I seem to get an error message when trying to create an instance of IntegerGraph. I do not understand the error message. Any tips? Here's the code:

import Data.Map (Map)
import qualified Data.Map as Map
import Data.Set (Set)
import qualified Data.Set as Set


class IntGraph g where
  emptyG :: g
  ... (more constructors) 


type MyGraph n = (Map n (Set n))

instance IntGraph MyGraph where

Error message:

• Expecting one more argument to ‘MyGraph’ Expected a type, but ‘MyGraph’ has kind ‘* -> *’

• In the first argument of ‘IntGraph’, namely ‘MyGraph’ In the instance declaration for ‘IntGraph MyGraph

CodePudding user response：

In Haskell, just as term-level expressions have types, type-level expressions have "kinds". Type expressions that have kind *, like Bool, Int, Maybe [Char], and MyGraph Char represent types that have associated values of the type. For example, you can construct a MyGraph Char, like Map.fromList [('a', Set.fromList ['b','c'])] :: MyGraph Char, which is how we know MyGraph Char must be of kind *.

In constrast, type-level expressions that have kind * -> *, like MyGraph and Maybe have no associated values. There is no value of type Maybe, for example.
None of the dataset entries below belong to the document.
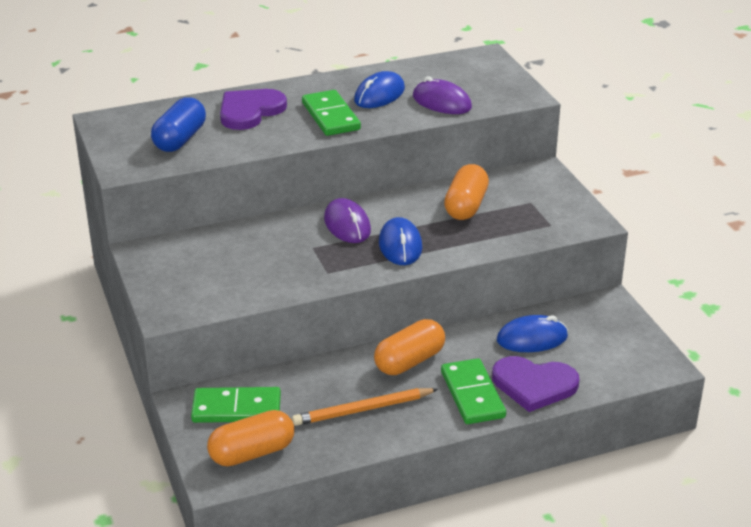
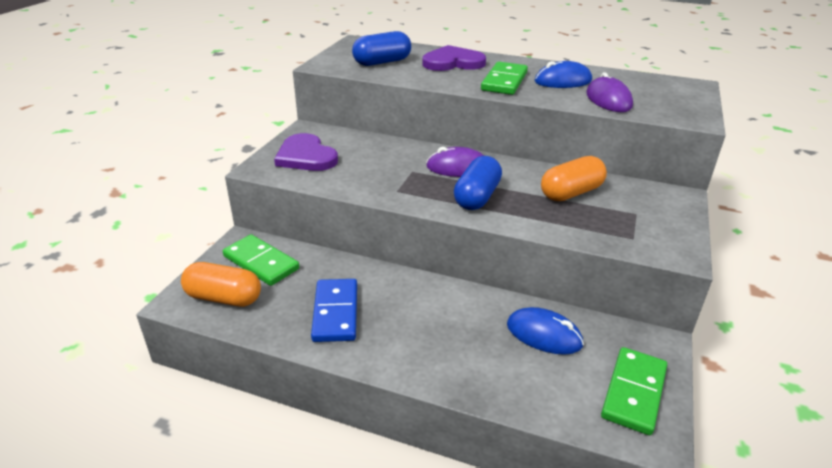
camera: 40 degrees right, 0 degrees up
(347, 225) = (458, 168): purple mouse -> purple mouse turned 75 degrees clockwise
(363, 409) = (336, 312): orange pencil -> blue domino
(400, 245) = (477, 197): blue mouse -> blue capsule
(409, 361) = (418, 296): orange capsule -> none
(472, 394) = (432, 352): green domino -> green domino (633, 392)
(534, 385) = (496, 376): purple heart -> purple heart (306, 156)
Instead, these type-level expressions must first be "applied" to a type of kind * to produce another type-level expression of kind *, representing a type that can have values. For example, if we apply Maybe of kind * -> * to type [Char] of kind *, we get a new type Maybe [Char] of kind *.

If this is all new to you, you might find this old Computer Science Stack Exchange answer of mine helpful.

Anyway, your type class IntGraph can only have instances IntGraph g when g is a type expression of kind *. We can tell this is the case because your definition of class IntGraph g includes a method emptyG that returns a value of type g, meaning that g must be of kind *, the kind of type expressions representing types that have values.

When you try to define an instance instance IntGraph MyGraph, you are trying to define an instance for a type expression MyGraph of kind * -> *, and GHC doesn't like this. It tells you that in the expression instance IntGraph MyGraph, it was expecting MyGraph to be a "type" (technically, a type expression of kind *), but it instead discovered that MyGraph was of kind * -> *.

You can fix this by defining instances for specific MyGraphs:

instance IntGraph (MyGraph Char) where

or a single instance for all possible MyGraph as, but you do need to include that type variable a in the instance declaration, like so:

instance IntGraph (MyGraph a) where